What should companies do to support the movement?

People want to know that the brands they support are taking action. Large corporations have the platform, funds, lobbying power and influence to make significant reforms a reality. Survey responses indicate that corporate responsibility is not only needed and wanted, but will also generate goodwill among consumers. 

Of the types of corporate actions we asked about, the ones that were given the highest approval rating include volunteering to help clean up after protests and issuing a statement calling for system-wide changes to end racial injustice.

The worst-rated option was if a company stayed silent on the issue, except for expressing a commitment to listen. Companies who participated in the recent #BlackoutTuesday trend should take note – people feel that action is needed, and paying lip service to the movement is not enough.

The chart below shows each corporate action in terms of its Net Promoter Score by subtracting detractor scores and adding supportive scores. The most polarizing response was for companies to "stay silent, except for expressing a commitment to listen."

According to this survey, the worst thing companies can do that feel hesitant to engage in promotion during this time is nothing. Customers want to hear from brands – especially if they are taking concrete, meaningful actions that directly support the cause.

However, people's opinions on corporate responsibility are not uniform. Significant skews on this question emerged between respondents who identified as Caucasian and those who identified as people of color.  

People of color responded more favorably toward the idea of companies sharing and promoting content created by activists who are directly involved in the cause, and also donating to equality programs.

Caucasian respondents were more interested in companies issuing statements calling for peace and unity, but without taking a side politically.

The most and least popular actions saw a high level of consensus, but other options had wider variation in approval based on the ethnicity of the respondents.

Write-in responses on how people would like companies to respond

With the write-in responses in the survey, some common themes emerged. People want companies to support protesters, work to understand one another and take action that goes over and above mere words. 

What about the coronavirus?

Lastly, we asked respondents whether they expect the protests and civil unrest to change the level of attention or seriousness given to COVID-19 restrictions.

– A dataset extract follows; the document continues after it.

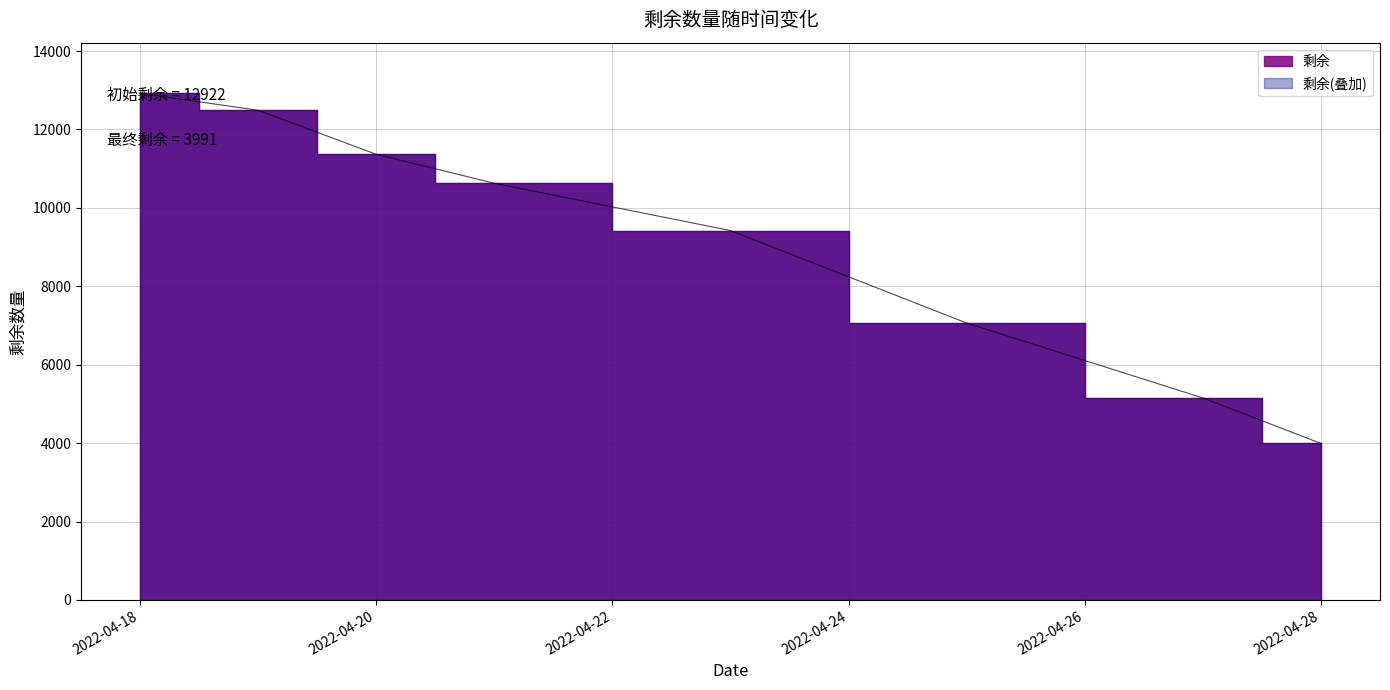

Rank the categories by value from lowest to highest.

2022-04-28, 2022-04-27, 2022-04-25, 2022-04-23, 2022-04-21, 2022-04-20, 2022-04-19, 2022-04-18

Over half of people felt that the protests would divert at least some attention away from COVID-19. 

Let's continue the conversation

At Sense360, we stand in solidarity against racism and join the peaceful protesters who strive to fix a system that has failed too many people. In addition to sharing our research with the industry, we're matching employee donations to non-profits that support the fight for racial equality.

Methodology note: The survey was fielded June 5-6, 2020, to the general U.S. population, with results weighted to align with Census representation of gender, age and ethnicity.